**TO-DO ITEM:** Would you please copy out each entry exactly?

--- INPUT DATA Enclosed Below ---

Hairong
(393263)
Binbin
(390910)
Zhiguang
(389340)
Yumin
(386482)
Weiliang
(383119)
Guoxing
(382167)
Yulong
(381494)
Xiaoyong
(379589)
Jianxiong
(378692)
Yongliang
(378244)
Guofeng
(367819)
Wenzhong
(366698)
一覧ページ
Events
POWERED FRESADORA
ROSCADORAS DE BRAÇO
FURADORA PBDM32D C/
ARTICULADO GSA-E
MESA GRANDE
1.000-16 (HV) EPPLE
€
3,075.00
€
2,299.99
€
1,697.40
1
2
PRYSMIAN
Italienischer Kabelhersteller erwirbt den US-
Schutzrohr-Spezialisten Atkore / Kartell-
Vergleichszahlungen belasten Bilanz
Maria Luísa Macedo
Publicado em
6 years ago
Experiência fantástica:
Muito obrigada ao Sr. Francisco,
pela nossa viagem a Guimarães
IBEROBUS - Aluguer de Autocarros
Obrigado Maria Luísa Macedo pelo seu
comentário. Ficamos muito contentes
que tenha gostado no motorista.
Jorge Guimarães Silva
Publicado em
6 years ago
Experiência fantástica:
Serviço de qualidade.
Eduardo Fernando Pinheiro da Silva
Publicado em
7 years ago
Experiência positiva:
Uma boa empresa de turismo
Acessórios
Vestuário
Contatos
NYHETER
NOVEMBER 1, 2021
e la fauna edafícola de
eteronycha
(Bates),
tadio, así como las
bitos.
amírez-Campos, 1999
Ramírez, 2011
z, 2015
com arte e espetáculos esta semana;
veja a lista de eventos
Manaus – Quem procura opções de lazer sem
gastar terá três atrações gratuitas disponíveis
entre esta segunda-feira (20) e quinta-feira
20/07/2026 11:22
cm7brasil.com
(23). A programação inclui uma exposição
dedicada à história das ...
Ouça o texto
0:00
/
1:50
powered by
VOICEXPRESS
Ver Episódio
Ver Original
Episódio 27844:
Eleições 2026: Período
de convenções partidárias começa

--- End of Enclosed INPUT DATA ---

**REPLY TO THE TASK:**
Hairong
(393263)
Binbin
(390910)
Zhiguang
(389340)
Yumin
(386482)
Weiliang
(383119)
Guoxing
(382167)
Yulong
(381494)
Xiaoyong
(379589)
Jianxiong
(378692)
Yongliang
(378244)
Guofeng
(367819)
Wenzhong
(366698)
一覧ページ
Events
POWERED FRESADORA
ROSCADORAS DE BRAÇO
FURADORA PBDM32D C/
ARTICULADO GSA-E
MESA GRANDE
1.000-16 (HV) EPPLE
€
3,075.00
€
2,299.99
€
1,697.40
1
2
PRYSMIAN
Italienischer Kabelhersteller erwirbt den US-
Schutzrohr-Spezialisten Atkore / Kartell-
Vergleichszahlungen belasten Bilanz
Maria Luísa Macedo
Publicado em
6 years ago
Experiência fantástica:
Muito obrigada ao Sr. Francisco,
pela nossa viagem a Guimarães
IBEROBUS - Aluguer de Autocarros
Obrigado Maria Luísa Macedo pelo seu
comentário. Ficamos muito contentes
que tenha gostado no motorista.
Jorge Guimarães Silva
Publicado em
6 years ago
Experiência fantástica:
Serviço de qualidade.
Eduardo Fernando Pinheiro da Silva
Publicado em
7 years ago
Experiência positiva:
Uma boa empresa de turismo
Acessórios
Vestuário
Contatos
NYHETER
NOVEMBER 1, 2021
e la fauna edafícola de
eteronycha
(Bates),
tadio, así como las
bitos.
amírez-Campos, 1999
Ramírez, 2011
z, 2015
com arte e espetáculos esta semana;
veja a lista de eventos
Manaus – Quem procura opções de lazer sem
gastar terá três atrações gratuitas disponíveis
entre esta segunda-feira (20) e quinta-feira
20/07/2026 11:22
cm7brasil.com
(23). A programação inclui uma exposição
dedicada à história das ...
Ouça o texto
0:00
/
1:50
powered by
VOICEXPRESS
Ver Episódio
Ver Original
Episódio 27844:
Eleições 2026: Período
de convenções partidárias começa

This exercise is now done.